In the meantime, knowing Bynum is probably a month from returning only emphasizes the need to find ways to shave down Pau Gasol's timecard. Even after calling it a night playing just under 33 minutes in Wednesday's mauling of the Pistons, Gasol still ranks 10th across the league in minutes played per game, at 38.7. In a season where every other Lakers starter has seen his playing time shrink (Lamar Odom's minutes are up overall, but comparing games started this season to last, he's playing less), Gasol's have increased.
To pick a completely arbitrary date, were Bynum to return for December 19th's visit to Toronto, he'd miss another 15 games. A fairly long time to operate without a real backup center, now that Theo Ratliff is on the sidelines for at least another month. Particularly since the upcoming schedule includes teams with enough size to make it hard for the Lakers to cheat a little by having Odom play spot minutes as a center, not necessarily the most practical alternative. Even if they were so inclined, now isn't exactly the time to be piling more on L.O.'s shoulders. Diagnosed with a painful-but-manageable bone bruise on his right foot earlier this week, the Lakers can't afford to risk Odom's ability to continue playing.
His minutes need to be monitored as well.
With all that in mind, it makes sense for the Lakers to dip into the free agent waters- likely via the D-League- for a big, perhaps signing him to a 10-day contract until Bynum's timetable really does clear up.
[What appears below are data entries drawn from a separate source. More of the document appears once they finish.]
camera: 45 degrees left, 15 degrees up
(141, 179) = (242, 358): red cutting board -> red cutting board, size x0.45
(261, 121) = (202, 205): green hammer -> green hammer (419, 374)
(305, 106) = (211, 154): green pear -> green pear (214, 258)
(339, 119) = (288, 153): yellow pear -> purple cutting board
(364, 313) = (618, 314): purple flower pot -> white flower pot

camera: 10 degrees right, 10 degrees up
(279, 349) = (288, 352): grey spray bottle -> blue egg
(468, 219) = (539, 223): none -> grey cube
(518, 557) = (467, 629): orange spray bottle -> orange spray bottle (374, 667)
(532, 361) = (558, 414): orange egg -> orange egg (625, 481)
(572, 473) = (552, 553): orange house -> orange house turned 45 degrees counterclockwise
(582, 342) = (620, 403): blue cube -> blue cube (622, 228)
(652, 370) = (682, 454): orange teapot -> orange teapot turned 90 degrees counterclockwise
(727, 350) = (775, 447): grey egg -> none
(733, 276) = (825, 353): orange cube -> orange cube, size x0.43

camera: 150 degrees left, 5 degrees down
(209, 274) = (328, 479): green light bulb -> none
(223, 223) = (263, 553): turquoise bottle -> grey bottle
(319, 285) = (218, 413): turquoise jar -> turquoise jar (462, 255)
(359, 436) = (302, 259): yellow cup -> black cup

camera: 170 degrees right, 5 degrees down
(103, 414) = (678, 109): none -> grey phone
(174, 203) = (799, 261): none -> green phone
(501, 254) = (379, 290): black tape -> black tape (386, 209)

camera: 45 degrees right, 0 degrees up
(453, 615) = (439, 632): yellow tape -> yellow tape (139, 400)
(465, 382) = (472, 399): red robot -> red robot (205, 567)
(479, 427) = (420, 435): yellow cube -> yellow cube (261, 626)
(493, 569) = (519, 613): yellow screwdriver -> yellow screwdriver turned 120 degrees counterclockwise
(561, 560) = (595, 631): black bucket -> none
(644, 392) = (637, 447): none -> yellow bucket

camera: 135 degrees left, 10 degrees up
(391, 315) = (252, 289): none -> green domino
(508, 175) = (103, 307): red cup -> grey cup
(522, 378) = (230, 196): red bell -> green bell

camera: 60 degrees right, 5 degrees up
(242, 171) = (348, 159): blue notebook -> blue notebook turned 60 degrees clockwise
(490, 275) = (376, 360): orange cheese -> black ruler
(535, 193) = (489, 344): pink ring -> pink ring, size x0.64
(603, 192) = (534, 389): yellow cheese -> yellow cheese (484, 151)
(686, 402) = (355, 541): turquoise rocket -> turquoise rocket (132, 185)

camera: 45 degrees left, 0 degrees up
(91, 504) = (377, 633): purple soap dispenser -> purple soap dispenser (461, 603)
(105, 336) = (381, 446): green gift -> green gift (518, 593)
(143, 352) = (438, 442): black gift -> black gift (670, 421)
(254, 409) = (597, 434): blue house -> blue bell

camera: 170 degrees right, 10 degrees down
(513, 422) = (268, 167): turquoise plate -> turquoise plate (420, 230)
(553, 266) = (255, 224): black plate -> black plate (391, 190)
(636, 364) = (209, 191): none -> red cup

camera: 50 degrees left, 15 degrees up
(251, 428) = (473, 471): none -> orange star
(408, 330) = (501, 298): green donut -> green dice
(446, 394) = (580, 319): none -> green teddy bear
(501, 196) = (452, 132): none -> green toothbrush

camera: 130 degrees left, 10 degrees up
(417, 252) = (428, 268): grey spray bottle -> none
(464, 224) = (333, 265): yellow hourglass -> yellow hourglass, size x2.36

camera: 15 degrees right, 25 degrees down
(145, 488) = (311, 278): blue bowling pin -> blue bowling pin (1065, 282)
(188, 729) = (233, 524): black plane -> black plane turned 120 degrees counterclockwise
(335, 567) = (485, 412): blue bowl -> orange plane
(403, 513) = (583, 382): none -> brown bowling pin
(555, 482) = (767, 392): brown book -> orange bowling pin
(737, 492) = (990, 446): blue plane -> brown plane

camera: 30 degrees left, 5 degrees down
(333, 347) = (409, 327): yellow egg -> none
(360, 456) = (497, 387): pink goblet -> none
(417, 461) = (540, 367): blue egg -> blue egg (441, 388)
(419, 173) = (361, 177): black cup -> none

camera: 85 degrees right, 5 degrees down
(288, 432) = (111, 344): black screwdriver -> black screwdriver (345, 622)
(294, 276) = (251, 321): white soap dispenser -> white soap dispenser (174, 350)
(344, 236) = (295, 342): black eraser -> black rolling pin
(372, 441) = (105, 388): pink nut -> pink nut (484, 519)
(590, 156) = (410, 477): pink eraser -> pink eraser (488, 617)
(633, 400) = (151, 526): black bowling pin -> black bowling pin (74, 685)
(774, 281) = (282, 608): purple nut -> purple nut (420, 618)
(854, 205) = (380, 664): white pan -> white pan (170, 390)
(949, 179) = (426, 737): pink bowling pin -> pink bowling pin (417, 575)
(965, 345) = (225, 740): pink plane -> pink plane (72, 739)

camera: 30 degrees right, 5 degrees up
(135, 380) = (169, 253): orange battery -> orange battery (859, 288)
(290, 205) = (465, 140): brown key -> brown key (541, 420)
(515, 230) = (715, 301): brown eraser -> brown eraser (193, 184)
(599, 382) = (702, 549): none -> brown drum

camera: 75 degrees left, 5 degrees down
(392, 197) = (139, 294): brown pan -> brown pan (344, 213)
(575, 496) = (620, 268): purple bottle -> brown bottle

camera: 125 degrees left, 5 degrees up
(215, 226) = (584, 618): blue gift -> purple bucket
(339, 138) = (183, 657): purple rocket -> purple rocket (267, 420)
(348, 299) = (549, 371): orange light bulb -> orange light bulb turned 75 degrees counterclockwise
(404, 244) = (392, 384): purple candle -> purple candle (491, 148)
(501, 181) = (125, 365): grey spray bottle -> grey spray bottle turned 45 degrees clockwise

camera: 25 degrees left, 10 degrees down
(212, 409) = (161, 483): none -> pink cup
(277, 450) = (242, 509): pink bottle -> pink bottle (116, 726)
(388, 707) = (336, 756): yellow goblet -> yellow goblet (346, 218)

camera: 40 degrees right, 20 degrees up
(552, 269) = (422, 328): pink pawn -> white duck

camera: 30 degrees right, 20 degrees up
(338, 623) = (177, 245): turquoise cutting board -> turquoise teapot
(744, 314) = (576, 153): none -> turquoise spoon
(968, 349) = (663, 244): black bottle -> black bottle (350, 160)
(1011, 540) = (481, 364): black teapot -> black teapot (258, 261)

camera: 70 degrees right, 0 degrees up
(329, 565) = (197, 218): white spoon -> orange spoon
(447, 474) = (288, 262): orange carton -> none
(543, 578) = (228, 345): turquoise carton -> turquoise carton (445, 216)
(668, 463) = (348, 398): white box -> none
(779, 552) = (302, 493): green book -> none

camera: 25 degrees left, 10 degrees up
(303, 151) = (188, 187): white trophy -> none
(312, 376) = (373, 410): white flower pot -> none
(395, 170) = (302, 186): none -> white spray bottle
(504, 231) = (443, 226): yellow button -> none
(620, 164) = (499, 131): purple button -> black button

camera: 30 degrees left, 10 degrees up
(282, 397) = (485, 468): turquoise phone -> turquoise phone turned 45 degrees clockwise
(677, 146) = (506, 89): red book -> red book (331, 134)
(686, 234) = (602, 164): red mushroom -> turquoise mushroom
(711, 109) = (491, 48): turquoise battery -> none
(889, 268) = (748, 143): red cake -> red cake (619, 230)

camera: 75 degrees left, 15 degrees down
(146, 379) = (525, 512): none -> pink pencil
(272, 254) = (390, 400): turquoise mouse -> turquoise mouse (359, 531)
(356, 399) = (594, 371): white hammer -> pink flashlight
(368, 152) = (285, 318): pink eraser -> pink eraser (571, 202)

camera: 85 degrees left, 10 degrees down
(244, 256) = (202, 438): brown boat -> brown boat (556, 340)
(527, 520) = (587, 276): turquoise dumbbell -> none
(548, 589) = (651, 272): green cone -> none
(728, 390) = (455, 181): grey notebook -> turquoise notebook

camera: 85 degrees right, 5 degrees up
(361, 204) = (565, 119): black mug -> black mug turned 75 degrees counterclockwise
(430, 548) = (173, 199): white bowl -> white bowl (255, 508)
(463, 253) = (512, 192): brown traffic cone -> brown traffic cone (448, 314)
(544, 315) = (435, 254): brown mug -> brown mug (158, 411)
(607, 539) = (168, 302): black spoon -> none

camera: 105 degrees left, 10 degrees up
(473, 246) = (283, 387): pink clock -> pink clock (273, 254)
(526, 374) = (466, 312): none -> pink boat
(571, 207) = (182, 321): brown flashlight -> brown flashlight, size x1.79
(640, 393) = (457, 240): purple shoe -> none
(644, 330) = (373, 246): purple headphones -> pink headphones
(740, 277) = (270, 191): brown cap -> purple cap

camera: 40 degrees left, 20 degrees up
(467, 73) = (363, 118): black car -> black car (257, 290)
Who they'd get, I have no idea, but I'm pretty confident it won't be Erick Dampier, the biggest name by a mile amongst free agent centers. Damp might be overrated as a starting piece and his fitness is a major question mark, but for what the Lakers need- a temporary short-minutes backup five and a long term third-stringer, Dampier is probably overqualified. He won't get meaningful minutes in L.A., and I don't think he's a guy you want sitting at the end of the bench.
A little too surly for that, I think.
Instead, a young, hungry player who will work hard and blow the top off the "just happy to be here" scale seems a better choice. McMenamin did yeoman's work assembling a list of potential names. Maybe you have a favorite. Mine is former Nebraska center Marcus Cousin, who is, at least alphabetically speaking, 80 percent of highly touted Sacramento rookie big DeMarcus Cousins. Sounds like a bargain to me.
They won't find anyone to substantively drop Gasol's minutes, but even a little might help. And I'm sure Phil Jackson will periodically use Derrick Caracter, or find even smaller lineups and try to push the pace, should matchups allow. This, though, is a bit of a scary time for the Lakers. While they're rich in talent up front, there are some depth questions at the moment. Roster management is a primary concern.